Worst Morning Scenario Ever?

So in the ideal world your morning goes smooth. You wake up and get your shit done, get your promotion, get your bonus, meet a smoking hot chick at the bar that night after work when you're with your buddies, you take her home, forget her name but she doesn't care, and do the same shit the next day. That's the life. But wait. That can't happen today. You know why? Because your breakfast is fucked up and now your whole day is ruined and you get fired and you realize you have no friends to meet at the bar and you go home and watch lifetime channel and cry.
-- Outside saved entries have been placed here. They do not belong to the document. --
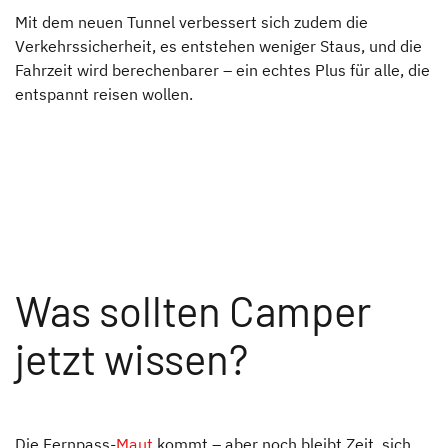
Mit dem neuen Tunnel verbessert sich zudem die
Verkehrssicherheit, es entstehen weniger Staus, und die
Fahrzeit wird berechenbarer – ein echtes Plus für alle, die
entspannt reisen wollen.
Was sollten Camper
jetzt wissen?
Die Fernpass-
Maut
kommt – aber noch bleibt Zeit, sich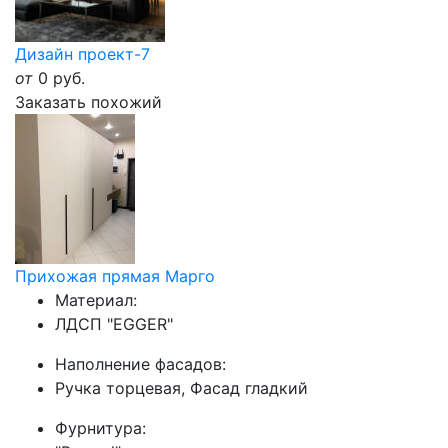
Дизайн проект-7
от
0
руб.
Заказать похожий
Прихожая прямая Марго
Материал:
ЛДСП "EGGER"
Наполнение фасадов:
Ручка торцевая, Фасад гладкий
Фурнитура: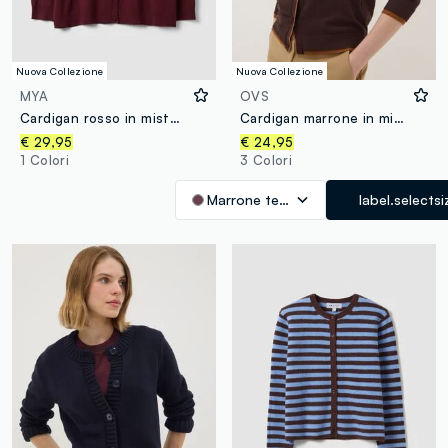
Nuova Collezione
Nuova Collezione
MYA
OVS
Cardigan rosso in misto viscosa con bottoni regular fit
Cardigan marrone in misto viscosa a maniche lunghe
€ 29,95
€ 24,95
1 Colori
3 Colori
Marrone testa di moro
label.selectsi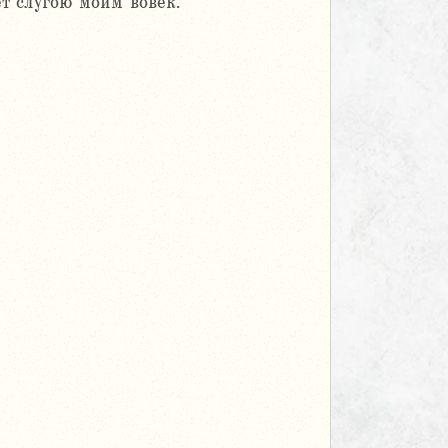
т слугою моим вовек.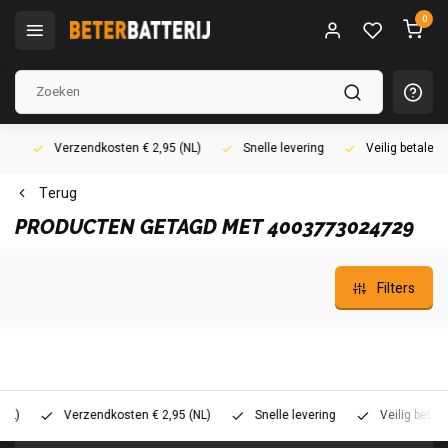
0
Verzendkosten € 2,95 (NL)
Snelle levering
Veilig betalen (i
Terug
PRODUCTEN GETAGD MET 4003773024729
Filters
Verzendkosten € 2,95 (NL)
Snelle levering
Veilig betalen (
This is what happens to me one day every week at the dining hall for breakfast. Something invariably goes wrong and fucks up my day. I stew over it. Can't concentrate on stuff. Step in dog shit. Piss on my leg instead of in the toilet. Like my whole day is just out of whack. One day I'll come in and I can't wait for my bowl of steamy steel cut oats. Ya know what though? No oats. Just a fucking empty fucking metal container with burnt scraps. So I make the best out of the situation, get an omelette or bowl of cereal and I sort of recover. So I go to get my coffee. "Alright Banana's Foster I like that flavor I can dig this," go over to get creamer, push the french vanilla creamer lever and lo and behold. what the fuck, no fucking french vanilla creamer. Now I'm done. Might as well go back to bed and try again tomorrow. No steel cuts and no french vanilla creamer. Hazelnut fucking sucks and I put it in my coffee anyways but it's never the same. Just tastes too god damn hazelnutty. Can't take it.
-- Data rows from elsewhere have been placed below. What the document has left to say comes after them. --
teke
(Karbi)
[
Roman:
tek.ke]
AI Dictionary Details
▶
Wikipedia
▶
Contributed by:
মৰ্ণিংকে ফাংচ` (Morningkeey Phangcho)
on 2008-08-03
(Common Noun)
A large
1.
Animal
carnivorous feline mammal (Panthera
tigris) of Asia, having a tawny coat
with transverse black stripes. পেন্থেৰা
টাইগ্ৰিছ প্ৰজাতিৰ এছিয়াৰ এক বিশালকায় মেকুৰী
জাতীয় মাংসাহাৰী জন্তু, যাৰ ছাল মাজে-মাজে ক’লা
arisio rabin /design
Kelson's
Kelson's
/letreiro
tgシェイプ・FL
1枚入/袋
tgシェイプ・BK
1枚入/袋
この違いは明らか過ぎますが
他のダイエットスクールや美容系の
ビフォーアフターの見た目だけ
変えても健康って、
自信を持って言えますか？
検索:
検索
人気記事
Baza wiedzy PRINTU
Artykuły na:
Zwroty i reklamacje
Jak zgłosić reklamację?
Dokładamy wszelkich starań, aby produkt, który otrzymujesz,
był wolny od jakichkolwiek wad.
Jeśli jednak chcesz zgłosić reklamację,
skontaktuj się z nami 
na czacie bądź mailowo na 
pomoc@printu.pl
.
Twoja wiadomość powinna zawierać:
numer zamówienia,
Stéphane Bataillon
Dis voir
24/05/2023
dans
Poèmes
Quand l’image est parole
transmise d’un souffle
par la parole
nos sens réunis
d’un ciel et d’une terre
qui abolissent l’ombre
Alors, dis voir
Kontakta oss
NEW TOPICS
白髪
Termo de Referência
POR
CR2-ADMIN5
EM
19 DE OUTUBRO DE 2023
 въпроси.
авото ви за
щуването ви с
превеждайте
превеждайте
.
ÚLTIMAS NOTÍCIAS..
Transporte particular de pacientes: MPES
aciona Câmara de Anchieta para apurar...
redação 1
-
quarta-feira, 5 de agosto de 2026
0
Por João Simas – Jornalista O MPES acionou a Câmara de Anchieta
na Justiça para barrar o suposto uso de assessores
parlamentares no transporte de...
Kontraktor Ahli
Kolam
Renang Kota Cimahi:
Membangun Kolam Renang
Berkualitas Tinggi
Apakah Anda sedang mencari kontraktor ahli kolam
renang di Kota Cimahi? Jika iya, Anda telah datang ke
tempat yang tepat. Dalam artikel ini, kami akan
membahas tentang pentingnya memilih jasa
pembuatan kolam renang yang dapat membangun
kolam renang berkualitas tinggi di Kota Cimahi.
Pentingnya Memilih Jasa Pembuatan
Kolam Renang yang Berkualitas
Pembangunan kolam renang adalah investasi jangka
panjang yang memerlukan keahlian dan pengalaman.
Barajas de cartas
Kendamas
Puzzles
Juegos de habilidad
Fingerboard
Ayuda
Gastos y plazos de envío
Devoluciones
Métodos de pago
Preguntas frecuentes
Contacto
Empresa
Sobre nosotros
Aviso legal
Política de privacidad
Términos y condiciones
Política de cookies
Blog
This kind of day is the worst and don't try and defend it and be like "Oh well just deal with it." I can't. Don't defend shitty days, then you're just the shitty day defender person. You know why this day is going to be shitty? First of all I can't think because I haven't had any carbs from steel cuts to provide my brain with energy to think. I'm basically a walking vegetable. Like ya I'll say hi to you but my brain doesn't even know who you are. Roommate says hi, he might as well be a dinosaur with a tomato for a head. Doesn't compute. Hazelnut flavor is throwing me off. My whole mouth just tastes funny from it. Like how you get a piece of hair in your mouth at a meal and then your meal just never tastes the same and recovers after that. Scary stuff. This sort of day makes me feel like I'm living in communist China. Like just get me the fuck out of there.

Can't think of a worse morning than this. Maybe I'm picky but this is by far the worst shit that can happen to anyone any given day.